GIVEN DATA
=====

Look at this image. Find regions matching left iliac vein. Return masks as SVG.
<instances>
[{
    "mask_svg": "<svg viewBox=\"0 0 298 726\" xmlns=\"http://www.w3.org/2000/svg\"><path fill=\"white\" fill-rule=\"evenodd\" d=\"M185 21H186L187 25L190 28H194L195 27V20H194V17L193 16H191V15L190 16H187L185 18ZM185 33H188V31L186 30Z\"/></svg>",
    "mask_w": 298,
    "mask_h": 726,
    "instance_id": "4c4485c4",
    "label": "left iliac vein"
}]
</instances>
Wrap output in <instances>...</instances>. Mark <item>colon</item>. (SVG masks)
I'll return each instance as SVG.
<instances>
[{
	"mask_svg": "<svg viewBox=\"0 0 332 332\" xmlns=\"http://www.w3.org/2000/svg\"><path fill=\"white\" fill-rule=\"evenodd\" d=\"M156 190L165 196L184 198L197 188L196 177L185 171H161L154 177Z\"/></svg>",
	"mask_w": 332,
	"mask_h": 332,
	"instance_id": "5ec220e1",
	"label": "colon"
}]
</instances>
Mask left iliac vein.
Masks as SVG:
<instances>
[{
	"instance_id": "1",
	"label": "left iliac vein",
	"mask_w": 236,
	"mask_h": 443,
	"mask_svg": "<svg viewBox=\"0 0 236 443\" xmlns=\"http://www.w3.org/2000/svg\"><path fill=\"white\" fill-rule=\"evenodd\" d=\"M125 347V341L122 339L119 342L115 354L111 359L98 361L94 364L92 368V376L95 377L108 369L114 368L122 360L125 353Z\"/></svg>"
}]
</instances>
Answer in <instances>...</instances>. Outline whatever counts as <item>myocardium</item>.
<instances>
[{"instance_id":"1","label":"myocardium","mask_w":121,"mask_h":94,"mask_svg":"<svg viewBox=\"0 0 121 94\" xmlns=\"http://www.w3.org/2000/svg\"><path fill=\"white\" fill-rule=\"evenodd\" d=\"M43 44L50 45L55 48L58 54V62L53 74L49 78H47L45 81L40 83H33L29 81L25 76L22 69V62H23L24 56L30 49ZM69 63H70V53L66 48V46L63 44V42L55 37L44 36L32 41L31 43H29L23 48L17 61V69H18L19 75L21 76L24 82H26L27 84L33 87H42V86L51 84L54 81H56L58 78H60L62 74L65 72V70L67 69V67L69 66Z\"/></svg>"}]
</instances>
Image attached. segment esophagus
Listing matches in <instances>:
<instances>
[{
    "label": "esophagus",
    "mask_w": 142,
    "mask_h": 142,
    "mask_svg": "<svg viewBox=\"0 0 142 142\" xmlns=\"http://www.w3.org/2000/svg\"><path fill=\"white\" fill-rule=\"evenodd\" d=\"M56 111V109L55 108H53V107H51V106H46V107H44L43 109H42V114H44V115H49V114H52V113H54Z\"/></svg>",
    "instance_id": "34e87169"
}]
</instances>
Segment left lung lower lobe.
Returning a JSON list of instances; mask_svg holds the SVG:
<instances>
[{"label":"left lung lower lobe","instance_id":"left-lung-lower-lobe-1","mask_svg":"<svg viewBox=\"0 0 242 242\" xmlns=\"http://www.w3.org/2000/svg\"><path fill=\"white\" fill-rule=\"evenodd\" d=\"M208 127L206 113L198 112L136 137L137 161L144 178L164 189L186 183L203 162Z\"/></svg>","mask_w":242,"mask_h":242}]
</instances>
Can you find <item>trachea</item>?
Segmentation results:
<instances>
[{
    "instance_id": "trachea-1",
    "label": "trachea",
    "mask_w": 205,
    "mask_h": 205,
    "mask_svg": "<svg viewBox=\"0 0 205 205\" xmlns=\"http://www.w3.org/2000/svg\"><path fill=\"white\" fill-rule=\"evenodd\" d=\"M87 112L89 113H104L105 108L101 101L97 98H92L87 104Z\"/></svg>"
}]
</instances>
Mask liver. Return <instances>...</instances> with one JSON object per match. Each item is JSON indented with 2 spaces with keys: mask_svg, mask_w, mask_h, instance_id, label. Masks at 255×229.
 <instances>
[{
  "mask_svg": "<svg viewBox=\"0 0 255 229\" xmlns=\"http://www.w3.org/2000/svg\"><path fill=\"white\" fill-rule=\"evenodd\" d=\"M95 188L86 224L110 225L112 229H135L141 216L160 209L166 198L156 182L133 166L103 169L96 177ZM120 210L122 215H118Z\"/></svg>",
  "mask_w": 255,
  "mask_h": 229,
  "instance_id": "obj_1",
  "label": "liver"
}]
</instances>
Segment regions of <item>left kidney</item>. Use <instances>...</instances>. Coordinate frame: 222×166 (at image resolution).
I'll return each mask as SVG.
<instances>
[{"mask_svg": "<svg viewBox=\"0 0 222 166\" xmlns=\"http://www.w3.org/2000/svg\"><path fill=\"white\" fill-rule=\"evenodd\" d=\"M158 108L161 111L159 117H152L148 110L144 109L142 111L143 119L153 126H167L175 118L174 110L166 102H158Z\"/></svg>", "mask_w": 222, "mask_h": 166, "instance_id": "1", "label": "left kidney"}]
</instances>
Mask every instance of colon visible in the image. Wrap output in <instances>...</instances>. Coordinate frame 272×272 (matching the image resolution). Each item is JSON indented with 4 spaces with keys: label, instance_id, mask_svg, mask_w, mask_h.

=====

DIRECTIONS FOR THIS TASK
Please count the lines in the entries above that contain the string "output", and reply with that number alone.

EXPECTED ANSWER
2